While these models are effective in their narrow domain, they can’t handle multiple types of inputs or generate diverse outputs.

📌 Multi-Model: Multiple Inputs, Multiple Outputs

A multi-model (or multimodal AI) is designed to handle multiple types of inputs and generate multiple types of outputs. It understands and processes information across different formats like text, images, audio, and video.

🔹 Example:

  • A modern AI assistant (like GPT-4o) can take a question in text, voice, or image format and respond with text, speech, or even an image.

  • Self-driving cars use multi-model AI:

    • Cameras (image input) + LIDAR (3D depth sensing) + GPS (location input)

    • AI processes all of them together to make driving decisions.

Why Are Multi-Models Powerful?

1️⃣ Better Understanding – They combine information from multiple sources, making them more context-aware.
2️⃣ More Human-Like – Just like how we use sight, sound, and touch to understand things, multi-model AI integrates multiple senses.
3️⃣ Versatile Applications – From AI tutors that read and explain handwritten notes to AI artists that generate music based on mood descriptions.

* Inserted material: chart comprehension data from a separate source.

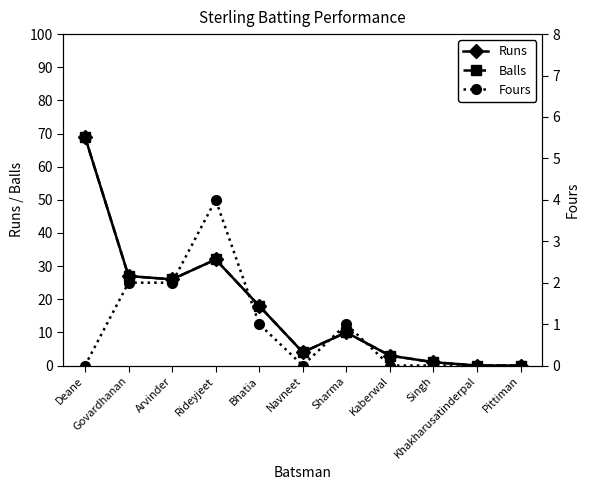

How many values in Balls are above zero?

9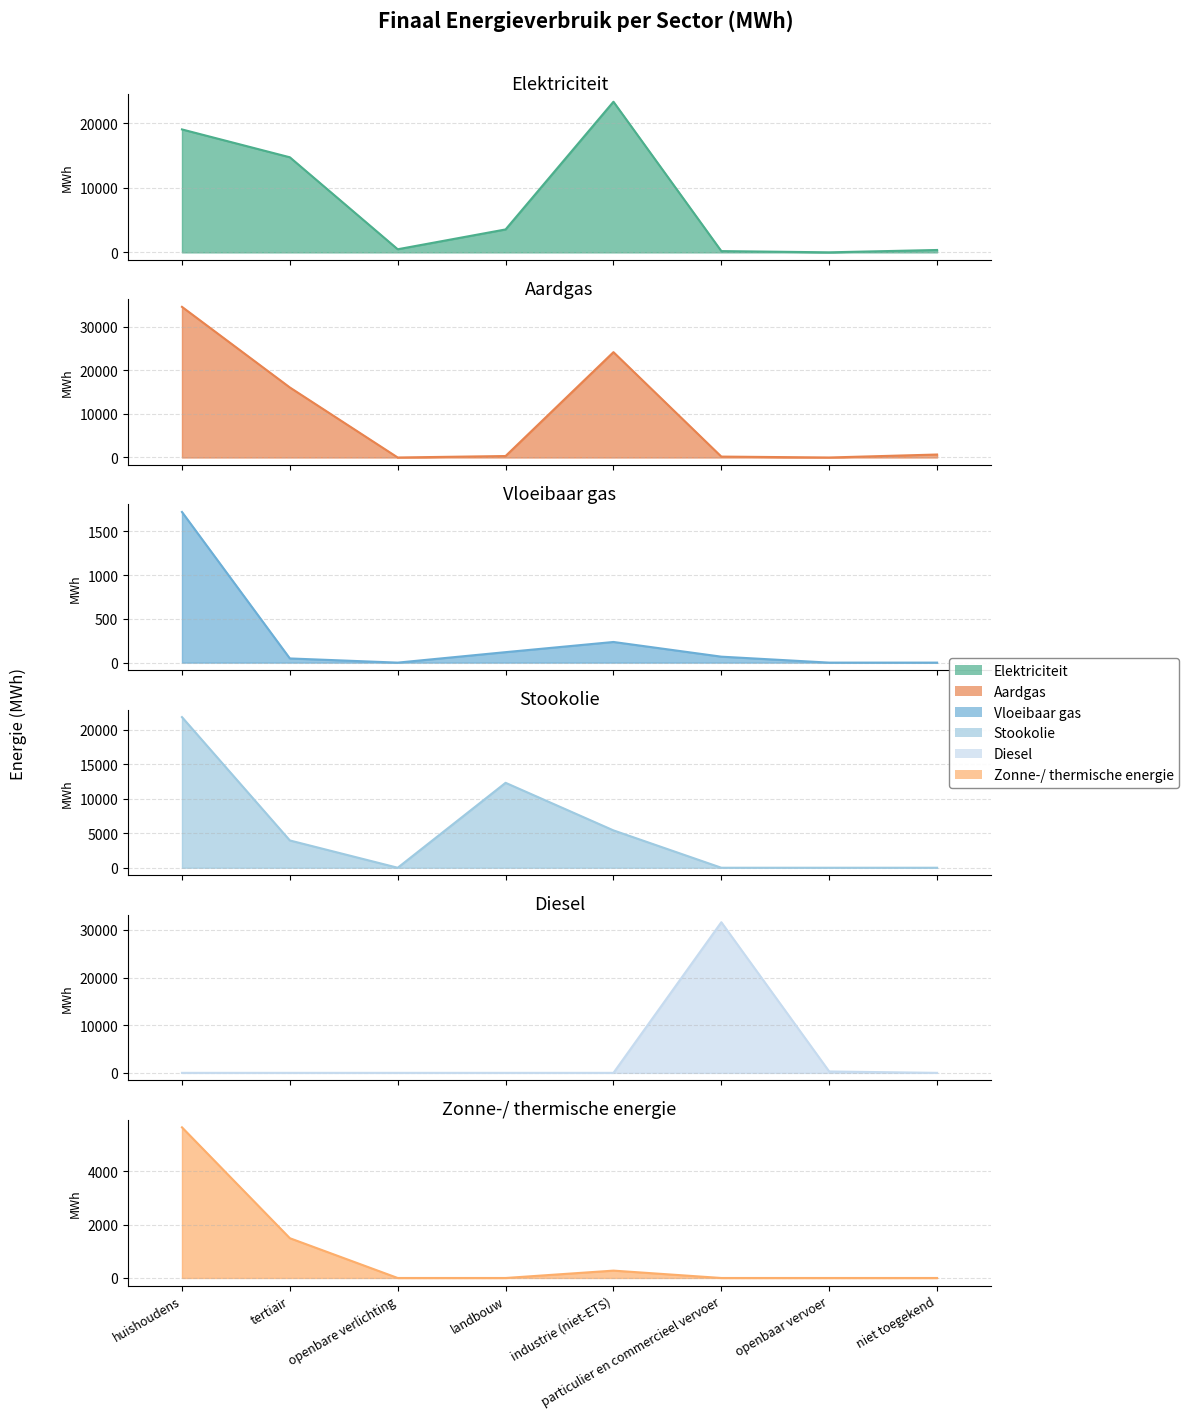

How many values in the Stookolie series exceed 3950?

4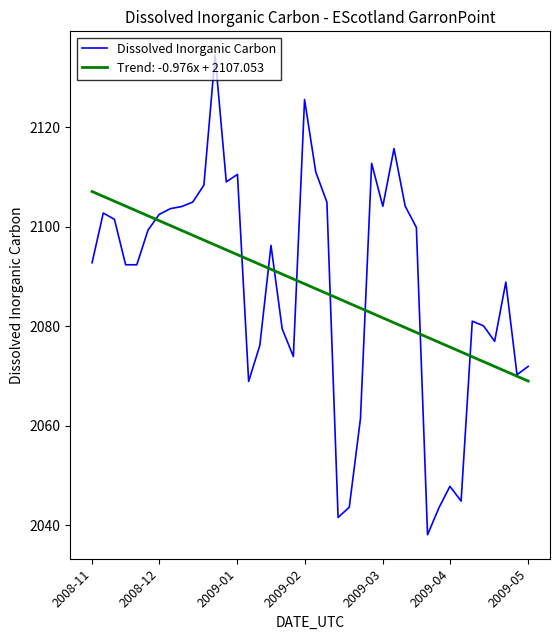

What is the greatest value displayed?

2134.4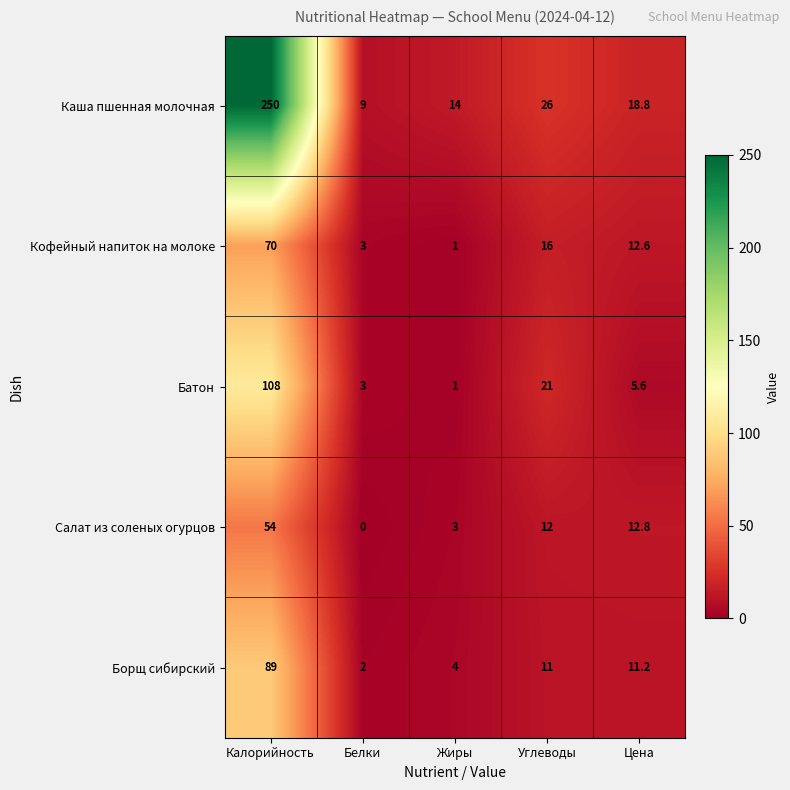

What is the difference between the maximum and minimum values in the Каша пшенная молочная series?

241.0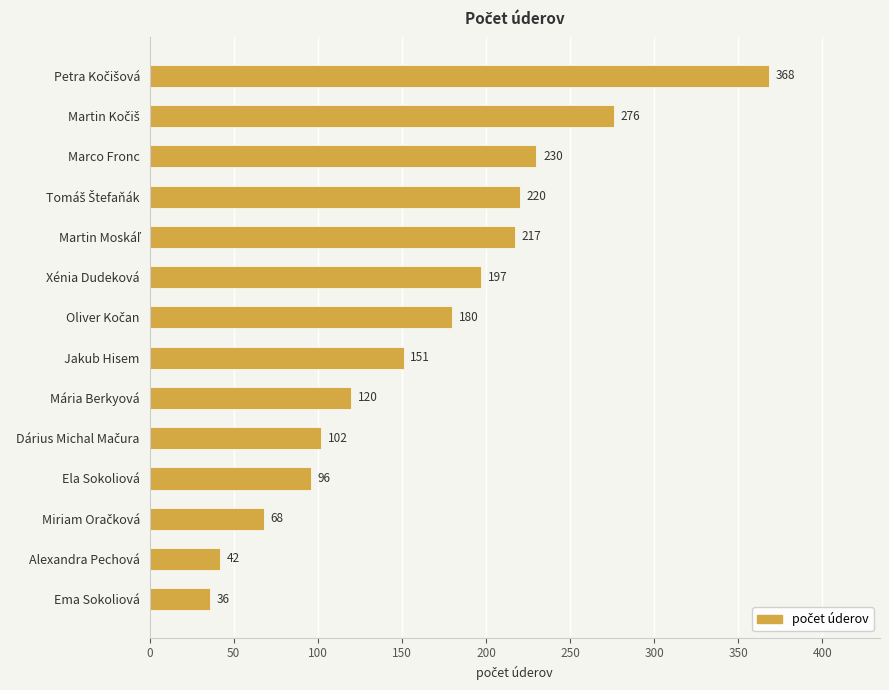

What is the maximum value shown in the chart?

368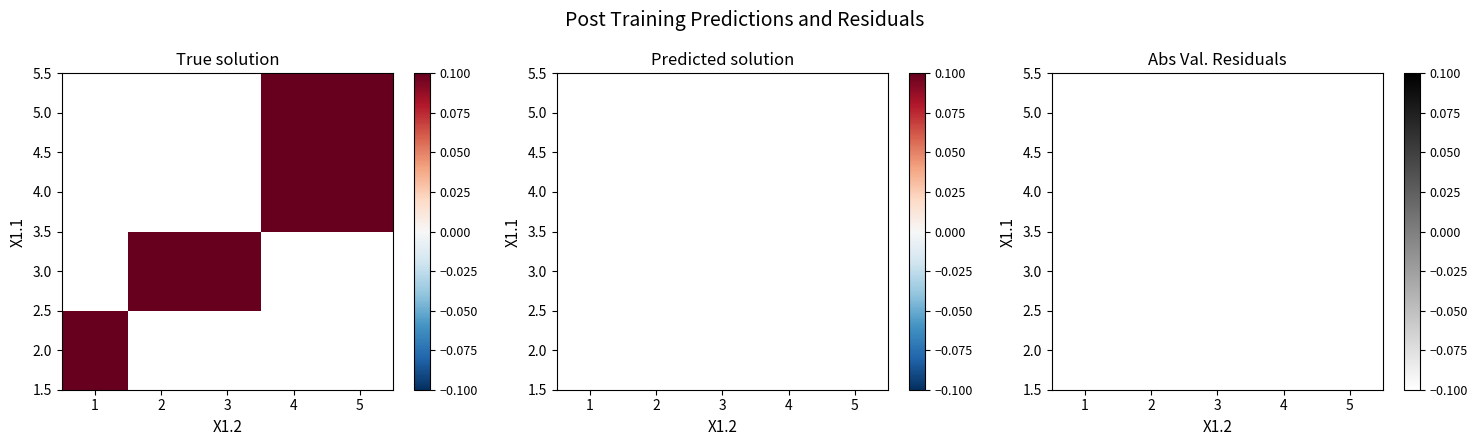

Rank the series by their average value, from highest to lowest.

2.0, 3.0, 4.0, 5.0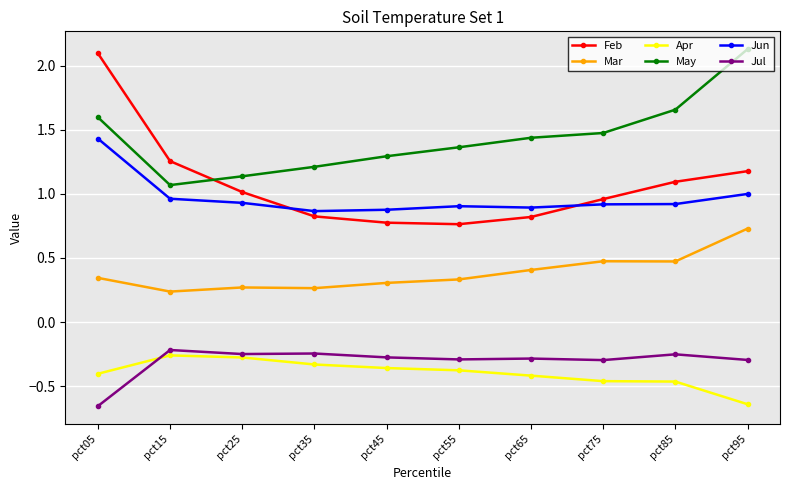

What is the total value across all series at pct75?

3.1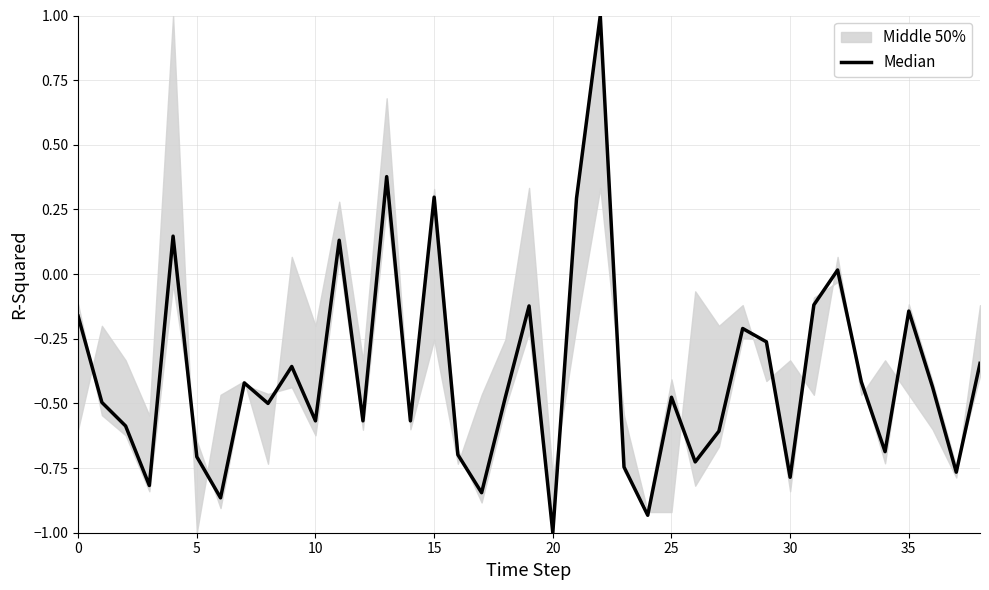

How many categories are shown in the chart?

39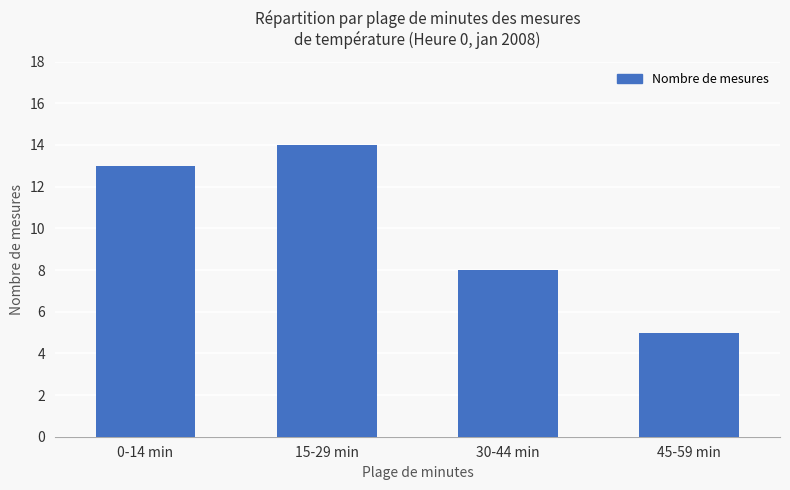

Reading left to right, list all the values displayed in this chart.

0-14 min=13	15-29 min=14	30-44 min=8	45-59 min=5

AI at this stage is wise, efficient, and highly skilled, but it still has limitations—it excels in specific tasks but lacks general intelligence

But What’s next ?

🤖 Artificial General Intelligence (AGI)

AGI is not just a better AI; it’s a completely different level of intelligence.

🔹 Current AI (Narrow AI/ANI)

  • Trained for specific tasks (e.g., Chatbots, Image Generators, Self-driving cars).

  • Relies on pre-trained data—it cannot truly reason or think independently.

  • Lacks adaptability—it can't generalize beyond what it has learned.

🔹 AGI (Artificial General Intelligence)

  • Learns, reasons, and adapts like a human.

  • Can solve completely new problems without requiring pre-training.

  • Understands context deeply and can make independent decisions.

🚀 How Do We Get There?

The journey to AGI requires advancements in:
1️⃣ Better Memory & Adaptability – AI needs to remember and apply past knowledge dynamically.
2️⃣ Reasoning & Logic – Instead of just predicting patterns, AI must logically deduce answers like a human.
3️⃣ Self-Learning & Autonomy – AI must be able to teach itself new things without human intervention.
4️⃣ Emotional & Social Intelligence – True AGI will need to understand human emotions, intentions, and ethics.